BIS Warns Crypto Earn Is Unsecured Lending, Flags “Shadow Banking” Exchange Model

The BIS warns that large crypto exchanges are evolving into “Multifunction Crypto-asset Intermediaries” (MCIs), bundling trading, custody, brokerage, and proprietary trading. BIS says these structures weaken traditional risk firewalls because they lack proper asset segregation, transparency, and reserve buffers—closer to “shadow banking.” BIS also argues that most crypto Earn or “high-yield” products are not true yield. When users deposit crypto for returns, platforms typically treat the assets as unsecured loans and rehypothecate them into riskier activities such as margin lending, leveraged proprietary trading, and liquidity provision.
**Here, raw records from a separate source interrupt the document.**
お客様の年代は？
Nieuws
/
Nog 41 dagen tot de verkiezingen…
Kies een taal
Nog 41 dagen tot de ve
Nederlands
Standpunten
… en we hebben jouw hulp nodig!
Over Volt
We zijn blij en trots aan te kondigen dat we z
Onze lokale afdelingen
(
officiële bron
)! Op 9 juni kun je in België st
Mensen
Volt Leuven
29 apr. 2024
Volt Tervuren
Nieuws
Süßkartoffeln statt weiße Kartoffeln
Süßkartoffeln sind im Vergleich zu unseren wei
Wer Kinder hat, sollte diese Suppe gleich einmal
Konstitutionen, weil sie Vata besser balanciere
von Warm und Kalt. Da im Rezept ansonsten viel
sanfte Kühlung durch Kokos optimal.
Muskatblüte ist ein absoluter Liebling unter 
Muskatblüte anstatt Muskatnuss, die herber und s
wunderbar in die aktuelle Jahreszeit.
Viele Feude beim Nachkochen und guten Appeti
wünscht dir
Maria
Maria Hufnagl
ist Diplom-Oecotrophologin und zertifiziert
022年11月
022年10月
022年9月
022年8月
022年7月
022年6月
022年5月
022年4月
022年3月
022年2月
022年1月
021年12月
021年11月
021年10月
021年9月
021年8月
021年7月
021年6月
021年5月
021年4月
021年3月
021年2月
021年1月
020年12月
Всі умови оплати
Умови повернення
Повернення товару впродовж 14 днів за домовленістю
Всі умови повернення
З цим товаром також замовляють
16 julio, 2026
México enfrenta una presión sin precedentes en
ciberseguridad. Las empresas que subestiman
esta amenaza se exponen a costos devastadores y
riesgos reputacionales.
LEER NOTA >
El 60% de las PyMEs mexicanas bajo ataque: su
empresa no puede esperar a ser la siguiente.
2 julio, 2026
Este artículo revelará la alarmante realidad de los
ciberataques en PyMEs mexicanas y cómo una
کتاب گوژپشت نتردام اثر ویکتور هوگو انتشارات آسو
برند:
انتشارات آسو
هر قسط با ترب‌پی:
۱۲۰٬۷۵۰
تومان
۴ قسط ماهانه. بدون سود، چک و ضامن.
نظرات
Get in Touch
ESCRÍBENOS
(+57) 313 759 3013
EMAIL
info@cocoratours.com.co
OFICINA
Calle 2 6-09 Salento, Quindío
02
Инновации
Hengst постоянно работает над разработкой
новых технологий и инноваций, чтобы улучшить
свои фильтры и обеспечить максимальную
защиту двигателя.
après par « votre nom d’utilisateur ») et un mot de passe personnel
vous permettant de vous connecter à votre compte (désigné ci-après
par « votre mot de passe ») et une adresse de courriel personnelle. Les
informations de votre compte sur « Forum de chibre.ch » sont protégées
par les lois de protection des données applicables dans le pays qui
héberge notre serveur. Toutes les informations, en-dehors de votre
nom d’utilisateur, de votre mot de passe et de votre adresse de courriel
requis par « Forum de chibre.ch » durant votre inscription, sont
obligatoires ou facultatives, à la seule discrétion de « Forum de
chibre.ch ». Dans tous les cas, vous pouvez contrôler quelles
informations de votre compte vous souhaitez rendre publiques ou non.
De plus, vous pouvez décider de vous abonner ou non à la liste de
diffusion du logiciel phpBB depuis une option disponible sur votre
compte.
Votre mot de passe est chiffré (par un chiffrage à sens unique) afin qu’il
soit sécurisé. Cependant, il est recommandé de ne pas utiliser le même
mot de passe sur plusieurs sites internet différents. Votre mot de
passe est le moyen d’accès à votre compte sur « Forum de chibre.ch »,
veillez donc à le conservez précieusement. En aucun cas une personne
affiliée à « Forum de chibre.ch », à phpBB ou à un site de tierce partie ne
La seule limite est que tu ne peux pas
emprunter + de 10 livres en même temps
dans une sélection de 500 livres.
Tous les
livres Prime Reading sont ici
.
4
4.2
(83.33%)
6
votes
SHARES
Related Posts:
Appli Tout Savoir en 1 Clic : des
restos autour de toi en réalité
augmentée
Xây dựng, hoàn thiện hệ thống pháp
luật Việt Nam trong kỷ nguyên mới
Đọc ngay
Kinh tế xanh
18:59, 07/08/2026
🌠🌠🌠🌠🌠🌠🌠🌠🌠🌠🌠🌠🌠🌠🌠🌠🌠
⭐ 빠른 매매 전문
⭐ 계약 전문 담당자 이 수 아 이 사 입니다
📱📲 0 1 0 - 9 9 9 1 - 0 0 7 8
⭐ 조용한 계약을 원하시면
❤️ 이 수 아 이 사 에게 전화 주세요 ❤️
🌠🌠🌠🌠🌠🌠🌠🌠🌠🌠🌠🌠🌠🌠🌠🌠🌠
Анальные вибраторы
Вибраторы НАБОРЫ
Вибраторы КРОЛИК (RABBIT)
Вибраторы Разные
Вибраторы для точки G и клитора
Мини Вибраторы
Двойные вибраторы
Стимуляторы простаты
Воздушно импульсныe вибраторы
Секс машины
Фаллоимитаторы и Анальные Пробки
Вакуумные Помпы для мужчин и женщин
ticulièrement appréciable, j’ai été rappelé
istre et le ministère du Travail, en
In insolvency, users can become unsecured creditors at the back of the repayment queue, with no deposit insurance or lender-of-last-resort support. To illustrate fragility, BIS cites the FTX collapse and Celsius Network failure. It also references a 24-hour forced-liquidation episode where total liquidations hit about $19B amid a sharp market value drop. The BIS report further highlights DeFi contagion risk, including the KelpDAO attack: exploited rsETH was used as collateral to borrow heavily from Aave, contributing to an estimated ~$292M shortfall. For traders, this is a counterparty and insolvency risk signal for crypto Earn yields. In stress, leverage and interconnected flows can accelerate drawdowns and liquidity gaps, especially when a few dominant platforms concentrate market depth.
Bearish
BIS frames crypto Earn as unsecured lending backed by assets rehypothecated into leverage and liquidity provision. That increases counterparty/insolvency risk and can trigger risk-off behavior toward yield products. Historically cited failures (FTX, Celsius) and the $19B forced-liquidation episode suggest that when conditions deteriorate, leveraged, interconnected flows amplify drawdowns and liquidity gaps—pressuring prices via de-risking and forced selling. In the short term, traders may reduce exposure to “deposit-like” yields; in the long term, the report can lead to stricter scrutiny and lower appetite for high-yield strategies, supporting bearish sentiment around yield-linked ecosystems.